Колхозники захохотали: вечный «дипломат» Чернышев получил достойный «дипломатический» ответ.
— Понятно, ступай. Мог бы и без шутовства обойтись, — усмехнулся Чернышев
После Мокея с «речами» вышли Демкин, Бедняков… И они были не против дополнительной сдачи, но всем хотелось бы знать возможности колхоза.

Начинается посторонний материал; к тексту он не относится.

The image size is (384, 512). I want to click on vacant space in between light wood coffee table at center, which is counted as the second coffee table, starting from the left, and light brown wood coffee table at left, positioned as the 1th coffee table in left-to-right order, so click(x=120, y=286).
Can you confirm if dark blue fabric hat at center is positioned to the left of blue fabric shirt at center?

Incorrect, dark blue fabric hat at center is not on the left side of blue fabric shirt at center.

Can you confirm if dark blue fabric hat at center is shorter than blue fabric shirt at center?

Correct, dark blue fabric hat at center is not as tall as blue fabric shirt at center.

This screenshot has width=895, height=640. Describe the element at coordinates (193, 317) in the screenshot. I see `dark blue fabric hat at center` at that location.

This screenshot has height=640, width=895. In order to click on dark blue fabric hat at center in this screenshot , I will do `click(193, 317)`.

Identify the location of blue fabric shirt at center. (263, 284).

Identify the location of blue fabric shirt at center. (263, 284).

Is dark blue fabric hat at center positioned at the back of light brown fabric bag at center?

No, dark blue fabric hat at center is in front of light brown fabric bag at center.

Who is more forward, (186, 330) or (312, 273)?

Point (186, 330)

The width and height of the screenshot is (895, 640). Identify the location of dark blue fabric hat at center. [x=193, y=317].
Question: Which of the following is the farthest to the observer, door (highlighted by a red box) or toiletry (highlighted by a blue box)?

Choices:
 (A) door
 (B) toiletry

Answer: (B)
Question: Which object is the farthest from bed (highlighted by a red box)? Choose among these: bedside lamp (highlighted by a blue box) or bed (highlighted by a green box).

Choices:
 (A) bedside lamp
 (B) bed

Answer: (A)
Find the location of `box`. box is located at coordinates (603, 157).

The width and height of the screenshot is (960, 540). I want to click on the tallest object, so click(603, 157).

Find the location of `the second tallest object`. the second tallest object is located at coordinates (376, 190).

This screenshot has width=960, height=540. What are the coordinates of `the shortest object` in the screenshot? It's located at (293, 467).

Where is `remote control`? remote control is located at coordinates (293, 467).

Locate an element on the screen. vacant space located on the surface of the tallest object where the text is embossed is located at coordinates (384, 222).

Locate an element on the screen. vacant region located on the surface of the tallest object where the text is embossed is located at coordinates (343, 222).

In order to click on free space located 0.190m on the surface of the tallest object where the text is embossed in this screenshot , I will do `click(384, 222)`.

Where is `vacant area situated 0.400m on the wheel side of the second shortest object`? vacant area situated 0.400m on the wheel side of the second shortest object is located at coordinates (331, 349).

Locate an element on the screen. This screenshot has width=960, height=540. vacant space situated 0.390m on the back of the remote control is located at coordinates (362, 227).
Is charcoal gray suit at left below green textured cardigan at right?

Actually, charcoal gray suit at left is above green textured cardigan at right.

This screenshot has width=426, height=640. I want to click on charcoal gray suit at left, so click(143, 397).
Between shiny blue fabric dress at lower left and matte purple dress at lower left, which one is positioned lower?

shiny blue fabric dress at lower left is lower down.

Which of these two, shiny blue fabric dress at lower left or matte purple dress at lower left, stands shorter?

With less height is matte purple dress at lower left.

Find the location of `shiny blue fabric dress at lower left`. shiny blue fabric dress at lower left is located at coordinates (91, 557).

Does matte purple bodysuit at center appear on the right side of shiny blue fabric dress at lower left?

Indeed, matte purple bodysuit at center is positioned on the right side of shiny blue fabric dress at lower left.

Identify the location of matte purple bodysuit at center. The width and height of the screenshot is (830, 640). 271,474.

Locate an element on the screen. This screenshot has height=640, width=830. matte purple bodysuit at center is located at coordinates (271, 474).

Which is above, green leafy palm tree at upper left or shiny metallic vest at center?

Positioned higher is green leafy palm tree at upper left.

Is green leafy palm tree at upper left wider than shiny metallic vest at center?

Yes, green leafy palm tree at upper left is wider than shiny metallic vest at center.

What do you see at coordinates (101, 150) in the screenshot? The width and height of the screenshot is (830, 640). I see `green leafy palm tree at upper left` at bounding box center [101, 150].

Чернышев надел очки, порылся в листочках и стал бросать в тишину цифру за цифрой, сопровождая иные одобрительным словом: «ну здесь мы постарались» или «неплохо выглядит».
— А разнарядка какая? — крикнули из зала.
— Нету разнарядки, — ответил председатель, — сами решайте, сколько вывезти.
Все зашумели, заговорили.
— Что, непривычно?
В передних рядах загадочно притихли, в задних — захохотали.
— Еще бы?!
— А правление сколько решило?
— И правление не решило, — ответил Чернышев. — Пусть каждый выходит и называет цифру.
Зал опять притих, но уже было видно: все согласны дополнительно сдать хлеб и ждали только общую цифру. Чернышев назвал.
— Пусть так и будет! — выкрикнул кто-то.
— Для полного порядка давайте голосовать, — предложил Русаков. — Кто «за»?
Легко, словно сбросив с себя непосильный груз, люди подняли руки.